* _Work order 1_
Please copy the portion of the Lucene forum thread below, starting with "What I do is" and going on through "that it wants.".

* _Quoted passage_
Basically the Hits collection is very lightweight. The cost of getting this list is minimal. You just instantiate the needed Documents by calling hits.Doc(i) to build your page.

David Thibault
I would suggest using something like Memcache or another in memory store keyed on the search term itself. That way you dont need to requery but investigate if this actually improves performance.
bleevo
I feel like folks are missing the point here. I think the point here is how to turn the Lucene results into a format that works well with the ASP.NET datagrid. The ASP.NET datagrid is designed to work well with .NET ADO datasets (although there are other ways to use it). My answer shows a way of converting from Lucene objects to ADO.NET objects.If you ignore the specifics of the DataGrid, I think you aren't answering the question.
Corey Trager
The datagrid works perfectly well with a List<T>. Just create the list from the info contained in the Document objects and DataBind it to the grid.
David Thibault
Ok - I retract my comment.
Corey Trager
A: 

What I do is iterate through the hits and insert them into a temporary table in the db. Then I can run a regular SQL query - joining that temp table with other tables too - and give the grid the DataSet/DataView that it wants.

Note that I do the inserts and the query in ONE TRIP to the db, because I'm using just one SQL batch.

void Page_Load(Object sender, EventArgs e)
{

 dbutil = new DbUtil();
 security = new Security();
 security.check_security(dbutil, HttpContext.Current, Security.ANY_USER_OK);

 Lucene.Net.Search.Query query = null;

 try
 {
  if (string.IsNullOrEmpty(Request["query"]))
  {
   throw new Exception("You forgot to enter something to search for...");
  }

  query = MyLucene.parser.Parse(Request["query"]);

 }
 catch (Exception e3)
 {
  display_exception(e3);
 }


 Lucene.Net.Highlight.QueryScorer scorer = new Lucene.Net.Highlight.QueryScorer(query);
 Lucene.Net.Highlight.Highlighter highlighter = new Lucene.Net.Highlight.Highlighter(MyLucene.formatter, scorer);
 highlighter.SetTextFragmenter(MyLucene.fragmenter); // new Lucene.Net.Highlight.SimpleFragmenter(400));

 StringBuilder sb = new StringBuilder();
 string guid = Guid.NewGuid().ToString().Replace("-", "");
 Dictionary<string, int> dict_already_seen_ids = new Dictionary<string, int>();

 sb.Append(@"
create table #$GUID
(
temp_bg_id int,
temp_bp_id int,
temp_score float,
temp_text nvarchar(3000)
)
 ");

 lock (MyLucene.my_lock)
 {

  Lucene.Net.Search.Hits hits = null;
  try
  {
   hits = MyLucene.search(query);
  }
  catch (Exception e2)
  {
   display_exception(e2);
  }

  // insert the search results into a temp table which we will join with what's in the database
  for (int i = 0; i < hits.Length(); i++)

* _Extracted entries_
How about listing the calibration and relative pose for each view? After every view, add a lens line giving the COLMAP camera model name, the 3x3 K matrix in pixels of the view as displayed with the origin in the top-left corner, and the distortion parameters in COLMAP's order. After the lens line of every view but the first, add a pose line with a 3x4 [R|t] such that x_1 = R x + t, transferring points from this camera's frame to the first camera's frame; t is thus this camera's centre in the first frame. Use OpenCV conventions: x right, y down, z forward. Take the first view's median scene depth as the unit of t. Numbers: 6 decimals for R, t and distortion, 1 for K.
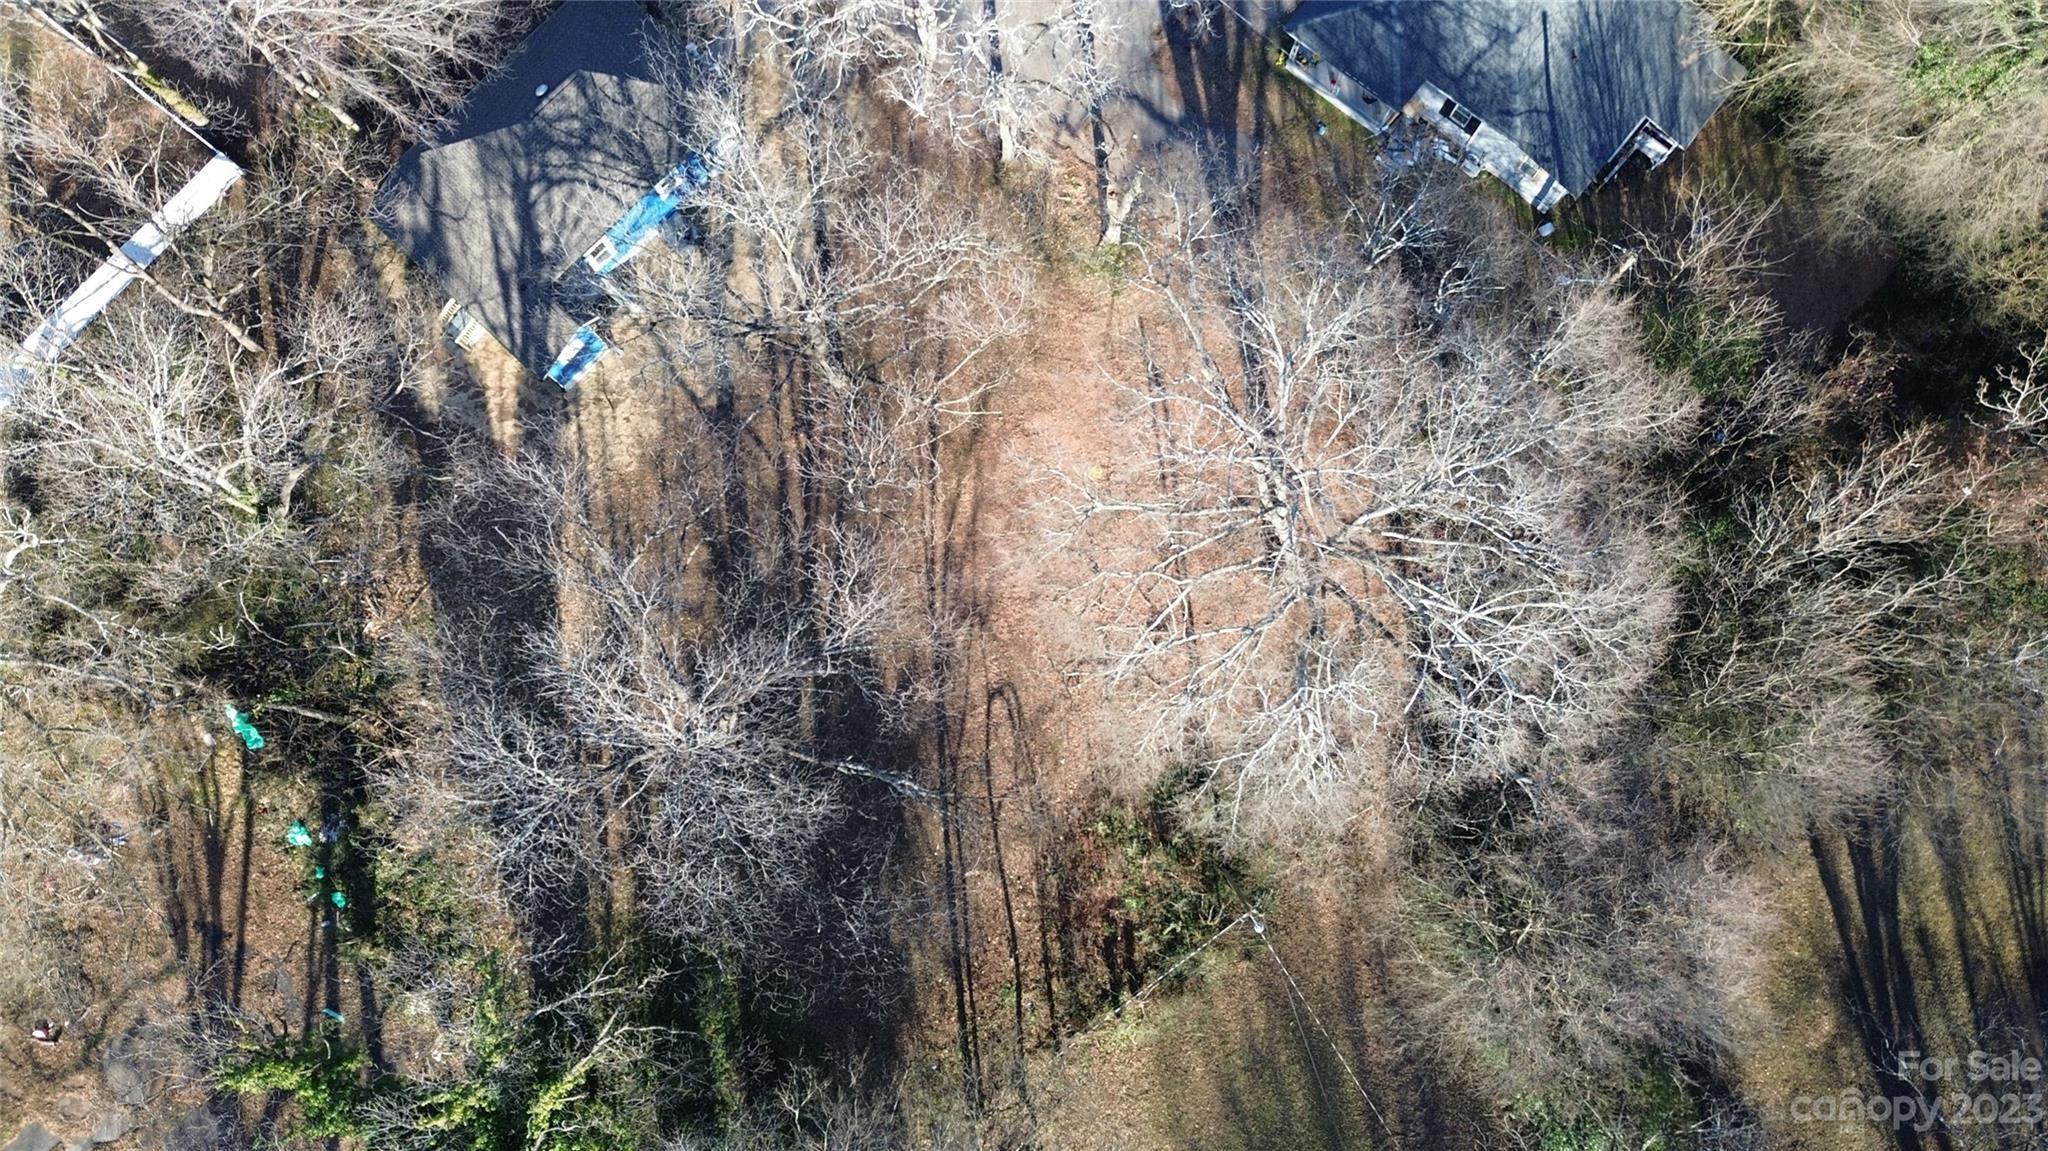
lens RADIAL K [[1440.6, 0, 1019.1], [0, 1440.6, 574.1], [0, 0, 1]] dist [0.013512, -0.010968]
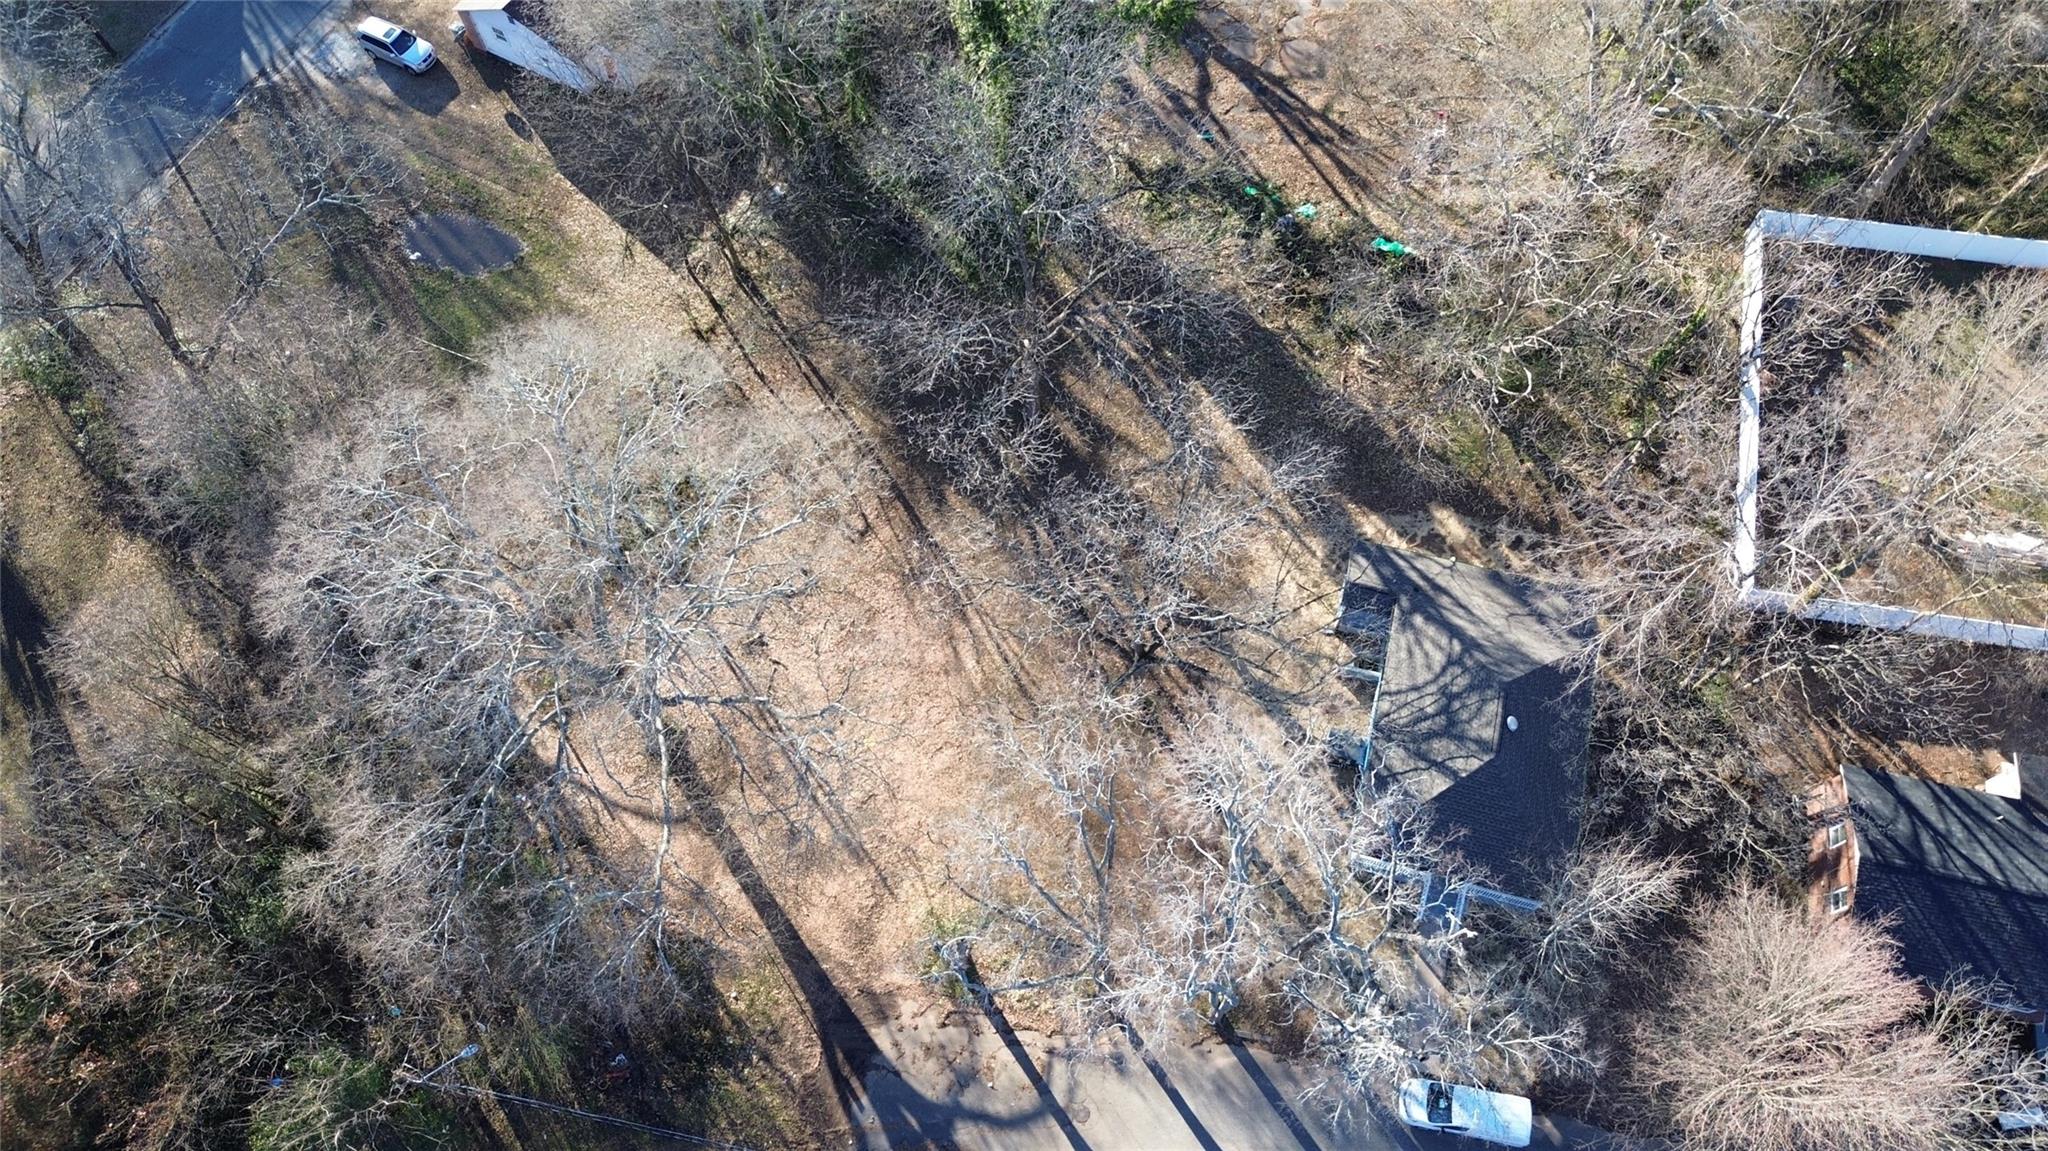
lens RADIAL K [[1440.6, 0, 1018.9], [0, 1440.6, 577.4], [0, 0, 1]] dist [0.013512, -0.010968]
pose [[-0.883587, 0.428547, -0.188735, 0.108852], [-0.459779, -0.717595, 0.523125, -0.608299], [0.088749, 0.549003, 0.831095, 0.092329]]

--

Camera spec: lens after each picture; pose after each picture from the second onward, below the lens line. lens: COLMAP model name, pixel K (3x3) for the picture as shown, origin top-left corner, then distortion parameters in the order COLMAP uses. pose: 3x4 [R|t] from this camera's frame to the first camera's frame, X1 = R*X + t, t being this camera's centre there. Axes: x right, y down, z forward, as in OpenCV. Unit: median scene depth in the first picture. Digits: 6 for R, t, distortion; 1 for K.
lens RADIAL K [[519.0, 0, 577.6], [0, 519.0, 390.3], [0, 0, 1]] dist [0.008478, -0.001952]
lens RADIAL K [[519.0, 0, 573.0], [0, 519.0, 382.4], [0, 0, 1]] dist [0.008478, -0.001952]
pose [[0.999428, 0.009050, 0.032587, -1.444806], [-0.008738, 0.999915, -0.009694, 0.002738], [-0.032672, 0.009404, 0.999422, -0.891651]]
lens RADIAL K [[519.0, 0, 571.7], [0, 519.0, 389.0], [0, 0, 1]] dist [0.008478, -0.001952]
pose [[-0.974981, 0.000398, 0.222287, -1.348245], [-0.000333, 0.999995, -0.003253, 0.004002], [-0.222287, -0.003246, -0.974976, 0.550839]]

--

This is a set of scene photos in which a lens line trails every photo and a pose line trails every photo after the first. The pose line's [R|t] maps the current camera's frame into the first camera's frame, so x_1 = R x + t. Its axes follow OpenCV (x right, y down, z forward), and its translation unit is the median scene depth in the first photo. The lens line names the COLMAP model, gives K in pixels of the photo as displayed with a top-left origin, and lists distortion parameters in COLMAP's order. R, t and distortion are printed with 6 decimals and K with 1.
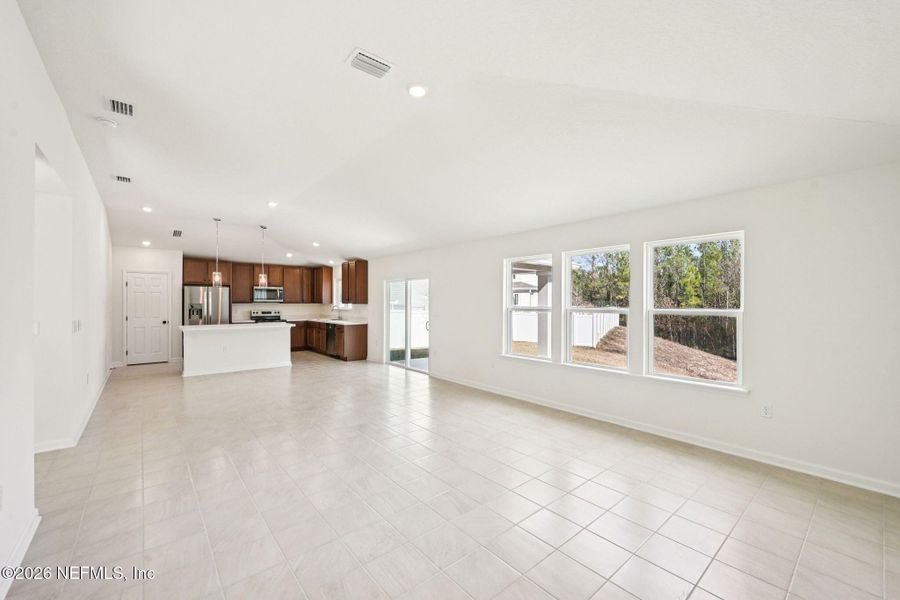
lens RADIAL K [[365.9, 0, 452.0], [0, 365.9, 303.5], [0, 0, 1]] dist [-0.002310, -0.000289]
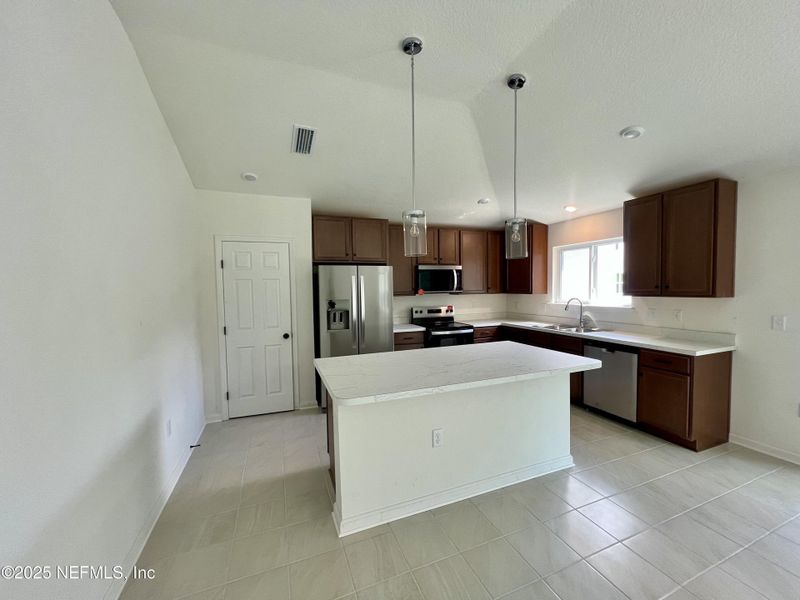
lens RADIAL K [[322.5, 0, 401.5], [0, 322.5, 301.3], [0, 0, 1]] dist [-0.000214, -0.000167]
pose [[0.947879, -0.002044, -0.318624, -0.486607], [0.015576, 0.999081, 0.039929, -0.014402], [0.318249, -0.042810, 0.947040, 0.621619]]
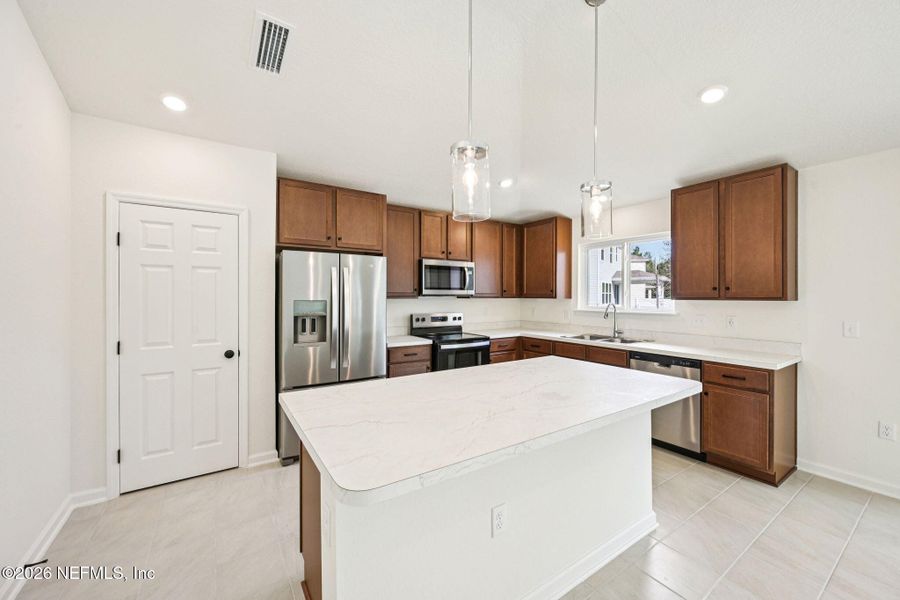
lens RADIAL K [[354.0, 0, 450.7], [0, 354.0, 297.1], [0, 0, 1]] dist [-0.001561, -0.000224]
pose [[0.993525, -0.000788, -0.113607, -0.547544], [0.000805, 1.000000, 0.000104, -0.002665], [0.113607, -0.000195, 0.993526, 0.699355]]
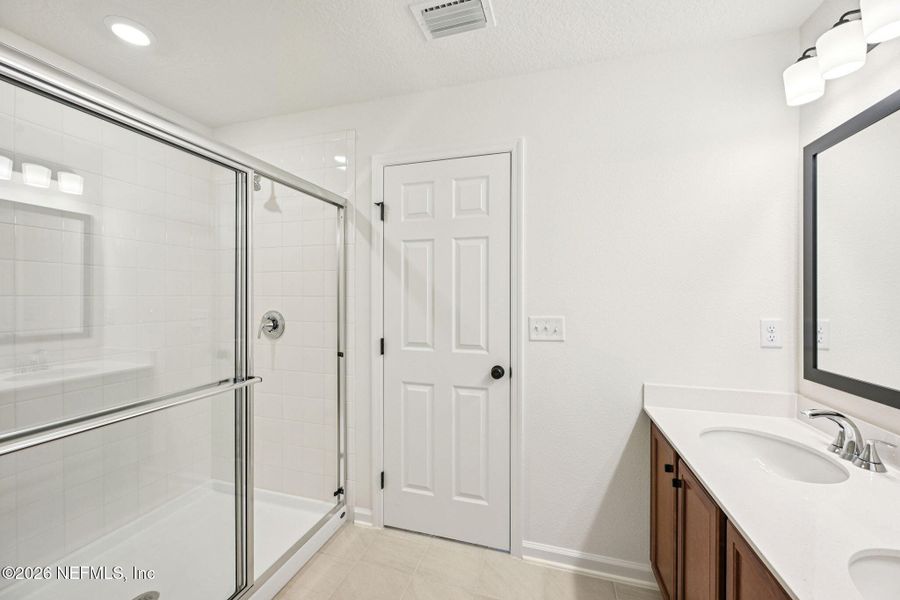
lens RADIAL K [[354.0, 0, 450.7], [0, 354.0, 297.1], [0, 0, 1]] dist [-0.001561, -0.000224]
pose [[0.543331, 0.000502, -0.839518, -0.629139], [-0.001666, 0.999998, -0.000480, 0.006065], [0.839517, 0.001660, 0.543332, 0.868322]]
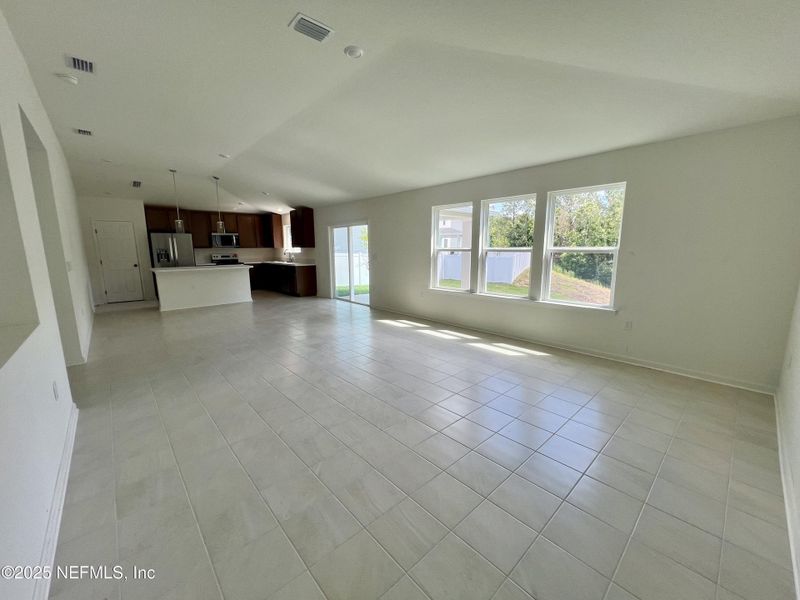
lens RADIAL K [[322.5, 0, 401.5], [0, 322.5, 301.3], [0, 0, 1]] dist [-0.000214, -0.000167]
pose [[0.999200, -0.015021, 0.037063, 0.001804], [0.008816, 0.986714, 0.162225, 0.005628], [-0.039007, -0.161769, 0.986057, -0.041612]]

* _Work order 2_
List every line of the entries above that contains the string "shown".

* _Your response 1_
What I do is iterate through the hits and insert them into a temporary table in the db. Then I can run a regular SQL query - joining that temp table with other tables too - and give the grid the DataSet/DataView that it wants.

* _Your response 2_
Camera spec: lens after each picture; pose after each picture from the second onward, below the lens line. lens: COLMAP model name, pixel K (3x3) for the picture as shown, origin top-left corner, then distortion parameters in the order COLMAP uses. pose: 3x4 [R|t] from this camera's frame to the first camera's frame, X1 = R*X + t, t being this camera's centre there. Axes: x right, y down, z forward, as in OpenCV. Unit: median scene depth in the first picture. Digits: 6 for R, t, distortion; 1 for K.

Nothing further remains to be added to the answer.